In this blog we will hands on machine learning project i.e Diabetes prediction using Logistic Regression before hands on you must understand the concept of Logistic regression https://ainewgeneration.com/logistic-regression/ After going through the Logistic Regression Blog , there must be definitely some interest to understand how this thing actually work with real world data. To answer that question, we will here discuss elaborately the application of Logistic Regression on a dataset .
So we will make the journey through use of NumPy, pandas, seaborn and matplotlib for carrying out the exploratory data analysis. Apart from this, we will be using scikit learn to implement linear regression. So, the first step undoubtedly is to import all these libraries
import numpy as np import pandas as pd from sklearn.linear_model import LogisticRegression from sklearn.model_selection import train_test_split
Post importing the required libraries and modules, the next course of action is to read the raw dataset & to read it , we need to use the read_csv () function for the same. It should be duly noted that the argument needs to be pass under a variable name so that the variable can inculcate the dataset and it becomes convenient going ahead to call just the variable whenever there will be need for the dataframe/dataset.
df = pd.read_csv(r"C:\Learning\python_class\Logistic\diabetes.csv")
Once the above step has been properly executed, next we use the head() function. The purpose of this function returns the first five rows of our data by default. Well, its not restricted to just 5 rows, we can pass any number of row we would like to view, For instance: – head(20), then it will print the first 20 rows of our dataframe.
Now , before embarking on the core modelling part, we will check the data types. For this, we will use the dtypes function.
Machine learning model is completely mathematics, it understand basically just numbers but nothing qualitative in nature. As you all can see from the above step, that the variable Class has data which are qualitative in nature. Also the Class variable happens to be the target variable as well ( target variable – the dependent variable which we need to predict). So this variable needs to be converted in quantitative in nature which can be done by using dummy variable. Whenever a categorical variable has more than two categories, it can be represented by a set of dummy variables
df= pd.get_dummies(df,columns=["Class"], drop_first=True) df.head()

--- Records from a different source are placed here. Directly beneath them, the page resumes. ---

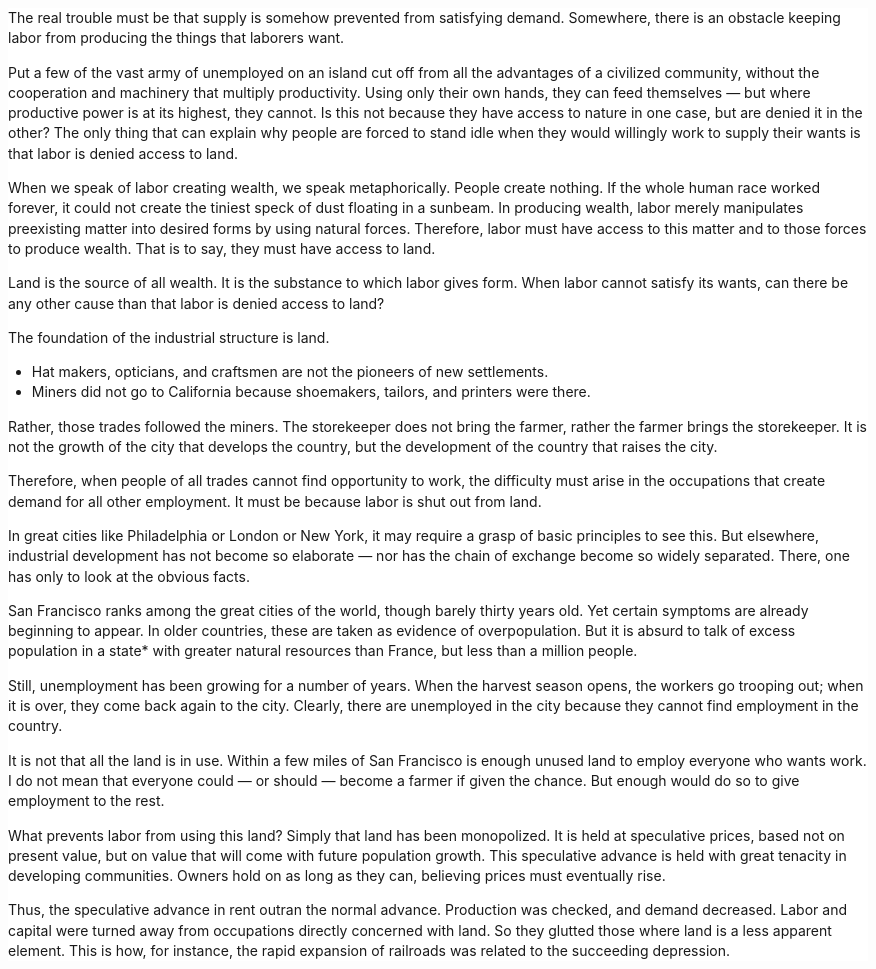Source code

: The real trouble must be that supply is somehow prevented from satisfying demand. Somewhere, there is an obstacle keeping labor from producing the things that laborers want.

Put a few of the vast army of unemployed on an island cut off from all the advantages of a civilized community, without the cooperation and machinery that multiply productivity. Using only their own hands, they can feed themselves — but where productive power is at its highest, they cannot. Is this not because they have access to nature in one case, but are denied it in the other? The only thing that can explain why people are forced to stand idle when they would willingly work to supply their wants is that labor is denied access to land.

When we speak of labor creating wealth, we speak metaphorically. People create nothing. If the whole human race worked forever, it could not create the tiniest speck of dust floating in a sunbeam. In producing wealth, labor merely manipulates preexisting matter into desired forms by using natural forces. Therefore, labor must have access to this matter and to those forces to produce wealth. That is to say, they must have access to land.

Land is the source of all wealth. It is the substance to which labor gives form. When labor cannot satisfy its wants, can there be any other cause than that labor is denied access to land?

The foundation of the industrial structure is land. 
- Hat makers, opticians, and craftsmen are not the pioneers of new settlements. 
- Miners did not go to California because shoemakers, tailors, and printers were there. 

Rather, those trades followed the miners. The storekeeper does not bring the farmer, rather the farmer brings the storekeeper. It is not the growth of the city that develops the country, but the development of the country that raises the city.

Therefore, when people of all trades cannot find opportunity to work, the difficulty must arise in the occupations that create demand for all other employment. It must be because labor is shut out from land.

In great cities like Philadelphia or London or New York, it may require a grasp of basic principles to see this. But elsewhere, industrial development has not become so elaborate — nor has the chain of exchange become so widely separated. There, one has only to look at the obvious facts.

San Francisco ranks among the great cities of the world, though barely thirty years old. Yet certain symptoms are already beginning to appear. In older countries, these are taken as evidence of overpopulation. But it is absurd to talk of excess population in a state* with greater natural resources than France, but less than a million people.

Still, unemployment has been growing for a number of years. When the harvest season opens, the workers go trooping out; when it is over, they come back again to the city. Clearly, there are unemployed in the city because they cannot find employment in the country.

It is not that all the land is in use. Within a few miles of San Francisco is enough unused land to employ everyone who wants work. I do not mean that everyone could — or should — become a farmer if given the chance. But enough would do so to give employment to the rest.

What prevents labor from using this land? Simply that land has been monopolized. It is held at speculative prices, based not on present value, but on value that will come with future population growth. This speculative advance is held with great tenacity in developing communities. Owners hold on as long as they can, believing prices must eventually rise.

Thus, the speculative advance in rent outran the normal advance. Production was checked, and demand decreased. Labor and capital were turned away from occupations directly concerned with land. So they glutted those where land is a less apparent element. This is how, for instance, the rapid expansion of railroads was related to the succeeding depression.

At this step, we will check for null values in our data set. Blank or null data in our data set poise a challenge which ultimately impact model accuracy & performance. We need to either remove such null values or fill them with the mean values, these judgement needs to be taken by seeing how many null values are there actually out of the total data for a specific variable.

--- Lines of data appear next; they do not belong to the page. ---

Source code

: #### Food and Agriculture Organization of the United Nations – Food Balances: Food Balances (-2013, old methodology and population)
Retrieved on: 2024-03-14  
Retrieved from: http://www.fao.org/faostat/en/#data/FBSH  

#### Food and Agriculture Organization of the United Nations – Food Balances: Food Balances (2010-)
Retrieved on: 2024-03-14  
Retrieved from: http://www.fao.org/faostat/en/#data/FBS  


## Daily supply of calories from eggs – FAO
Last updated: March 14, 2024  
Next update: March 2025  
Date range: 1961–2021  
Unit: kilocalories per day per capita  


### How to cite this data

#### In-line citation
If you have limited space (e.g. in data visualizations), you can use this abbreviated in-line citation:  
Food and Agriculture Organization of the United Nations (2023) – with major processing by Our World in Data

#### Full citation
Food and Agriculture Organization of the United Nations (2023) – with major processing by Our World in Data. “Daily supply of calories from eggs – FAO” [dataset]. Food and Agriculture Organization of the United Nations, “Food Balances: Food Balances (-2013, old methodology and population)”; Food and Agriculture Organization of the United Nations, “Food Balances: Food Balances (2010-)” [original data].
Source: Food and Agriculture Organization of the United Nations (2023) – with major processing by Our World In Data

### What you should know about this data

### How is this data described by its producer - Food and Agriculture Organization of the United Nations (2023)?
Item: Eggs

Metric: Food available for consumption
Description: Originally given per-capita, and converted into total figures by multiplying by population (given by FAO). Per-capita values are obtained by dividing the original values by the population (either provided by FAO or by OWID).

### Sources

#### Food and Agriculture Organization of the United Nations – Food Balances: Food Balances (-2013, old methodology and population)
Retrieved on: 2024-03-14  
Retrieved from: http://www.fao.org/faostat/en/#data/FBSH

Before going further to design the predictive modelling, we need to complete a small step of defining our independent & dependent variables or the features. This is accomplished by using of iloc function. iloc helps in the convenient selection of data from the DataFrame. It’s used in filtering the data according to some conditions.
x_feature= df.iloc[:,0:7] x_feature
A one more process needs to be done so that we can scale the entire independent variables in a fix scale/ range. You all might have noticed that all these independent variables have wide range of values. Feature Scaling is the technique which execute the function of standardizing the independent features present in the data within a fixed range. If supposedly, feature scaling is not done, then a machine learning algorithm tends to weigh greater values, higher and consider smaller values as the lower values, regardless of the unit of the values.
sc = StandardScaler() df_scale = sc.fit_transform(x_feature) df_scale
We have completed all the pre-processing steps, we are good to go with splitting the data into train and test. Train one being on which our model will be trained, the other being the test set on which predictions will be carried out . Here, the train and test data are split in an 80% by 20% ratio.
x_train , x_test,y_train,y_test = train_test_split(df_scale,y_target,test_size =0.2)
len(x_train) , len(x_test)
After splitting the data ,the most important step of training the model follows. For this, the LogisticRegression() function to be used. The fit function needs to be also used to find the best fit for our model.
lr=LogisticRegression() lr.fit(x_train, y_train)
test_pred = lr.predict(x_test) test_pred
After fitting the LogisticRegression, the model needs to be evaluated finding accuracy score & error
from sklearn.metrics import accuracy_score, mean_squared_error AccuracyScore= accuracy_score(y_test, test_pred) Error= mean_squared_error(y_test , test_pred)
The accuracy score stands at 81% which is pretty decent to substantiate that our model prediction has been good enough. The accuracy is a simple way of measuring the effectiveness of your model. But do keep searching and other methodologies to evaluate the model. Sometime accuracy score doesn’t say the whole story.
So, with this blog we complete our explanation how Logistic Regression algorithm in machine learning can be executed . I hope, this blog helped you to get an overview into every technical details that comes into play for logistic regression.